L’élu a souligné que les collectivités urbaines et rurales ont démontré qu’elles savaient construire des solutions avec le monde agricole pour sécuriser les revenus et préserver la ressource en eau (Terres de sources, Eau de Paris,Communes Gardiennes de l’eau…). Toutefois, « Le projet de loi (…) ne répond pas du tout à ce que nous faisons sur les territoires. C’est au contraire une régression, une défiance lancée aux territoires. »

Ludovic Brossard a aussi redit l’attachement de France urbaine à la gouvernance de l’eau par bassin hydrographique et aux instances de concertation et documents de planification qui s’y déclinent. La recentralisation de la présidence des comités de bassin par les préfets coordonnateur de bassin, ou encore, le renforcement des projets de territoire pour la gestion de l’eau (PTGE) pour les usages agricoles, sans nécessaire concertation avec les autres acteurs, et au détriment des schémas d’aménagement et de gestion de l’eau (SAGE) élaborés par les commissions locales de l’eau, ne vont pas dans le bon sens.

Enfin, France urbaine a également dénoncé un déséquilibre entre les responsabilités confiées aux collectivités pour mettre en place de la prévention autour des captages et les moyens réglementaires et financiers dont elles disposent.
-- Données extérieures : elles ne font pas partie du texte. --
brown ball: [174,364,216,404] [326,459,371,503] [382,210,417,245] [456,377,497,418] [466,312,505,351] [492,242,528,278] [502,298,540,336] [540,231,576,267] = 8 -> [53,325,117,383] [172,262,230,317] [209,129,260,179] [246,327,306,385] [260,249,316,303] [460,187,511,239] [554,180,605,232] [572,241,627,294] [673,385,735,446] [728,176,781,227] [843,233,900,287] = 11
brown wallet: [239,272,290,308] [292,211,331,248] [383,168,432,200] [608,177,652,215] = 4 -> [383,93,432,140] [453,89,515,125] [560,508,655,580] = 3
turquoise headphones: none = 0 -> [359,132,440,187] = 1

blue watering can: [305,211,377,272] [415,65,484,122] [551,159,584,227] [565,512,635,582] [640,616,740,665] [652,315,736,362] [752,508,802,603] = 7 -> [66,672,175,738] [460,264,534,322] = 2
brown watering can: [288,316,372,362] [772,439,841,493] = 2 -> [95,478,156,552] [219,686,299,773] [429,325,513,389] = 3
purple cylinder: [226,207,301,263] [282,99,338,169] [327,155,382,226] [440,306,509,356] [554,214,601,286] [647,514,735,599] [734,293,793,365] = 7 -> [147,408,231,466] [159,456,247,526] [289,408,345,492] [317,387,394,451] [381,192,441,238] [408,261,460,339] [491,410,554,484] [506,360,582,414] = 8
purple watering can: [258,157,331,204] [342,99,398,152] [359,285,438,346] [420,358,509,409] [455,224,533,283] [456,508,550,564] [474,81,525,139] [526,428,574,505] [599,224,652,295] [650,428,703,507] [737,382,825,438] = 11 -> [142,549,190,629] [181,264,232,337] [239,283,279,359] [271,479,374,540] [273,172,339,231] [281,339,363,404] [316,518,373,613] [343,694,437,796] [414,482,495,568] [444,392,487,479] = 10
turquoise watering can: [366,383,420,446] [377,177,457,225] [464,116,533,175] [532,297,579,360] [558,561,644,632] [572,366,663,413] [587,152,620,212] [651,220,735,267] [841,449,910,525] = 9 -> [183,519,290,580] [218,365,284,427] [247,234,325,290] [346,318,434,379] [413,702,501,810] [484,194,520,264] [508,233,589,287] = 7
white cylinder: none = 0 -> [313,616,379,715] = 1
Le principe pollueur-payeur a également été présenté comme une condition de réussite à atteindre.

Par ailleurs, les élus Jean-François Debat, Président délégué de Villes de France et 1er Vice-Président d’AMORCE, ainsi que Thierry Burlot, Président de comité de bassin Loire-Bretagne, ont également pris la parole. Le premier a insisté sur les dispositions sur l’eau qui agrandissent les risques de rupture d’approvisionnement dans un contexte de réchauffement climatique. L’élu a notamment souligné le risque d’alimenter un conflit social délétère entre la société et le monde agricole, pour lequel le texte introduit un accès « sans limite et sans condition » à l’eau, sans incitation à adapter les pratiques ou prise en compte des autres usages – ce qui fait par ailleurs porter un risque sur les agriculteurs eux-mêmes situés en aval de la ressource. Le second a rappelé l’importance de la gouvernance concertée pour trouver des solutions locales adaptées, dont notamment sur les stockages d’eau.

La Fédération Nationale de la Pêche, Que Choisir Ensemble, France Nature Environnement, ainsi que Générations Futures ont également établi des constats préoccupants, déplorant notamment l’affaiblissement de la protection des captages et des zones humides, infrastructures essentielles pour préserver la ressource.
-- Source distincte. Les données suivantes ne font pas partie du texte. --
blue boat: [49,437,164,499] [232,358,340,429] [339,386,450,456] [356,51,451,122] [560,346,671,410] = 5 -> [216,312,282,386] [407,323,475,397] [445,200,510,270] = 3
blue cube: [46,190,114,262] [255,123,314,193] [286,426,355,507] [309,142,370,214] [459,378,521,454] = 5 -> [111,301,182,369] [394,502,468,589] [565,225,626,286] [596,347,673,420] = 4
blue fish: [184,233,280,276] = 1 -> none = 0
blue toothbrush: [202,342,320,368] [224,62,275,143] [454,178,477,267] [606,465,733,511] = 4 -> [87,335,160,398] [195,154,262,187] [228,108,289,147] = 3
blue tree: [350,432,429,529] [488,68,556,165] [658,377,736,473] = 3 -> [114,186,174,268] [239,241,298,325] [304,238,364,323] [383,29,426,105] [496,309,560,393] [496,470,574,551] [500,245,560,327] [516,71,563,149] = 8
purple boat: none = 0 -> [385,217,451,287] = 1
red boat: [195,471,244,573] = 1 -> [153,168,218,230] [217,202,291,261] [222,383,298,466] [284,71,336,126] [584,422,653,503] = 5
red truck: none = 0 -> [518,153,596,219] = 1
Les parties prenantes ont tiré la même conclusion : le projet de loi d’urgence agricole déstructure la politique de l’eau sans apporter de réponse à la question en partie à l’origine de la crise agricole : celle de la juste rémunération des agriculteurs et agricultrices français. L’eau est un bien commun et ne peut être traitée par le seul prisme agricole ; une véritable politique de l’eau doit être coconstruite avec tous les acteurs et usagers de l’eau.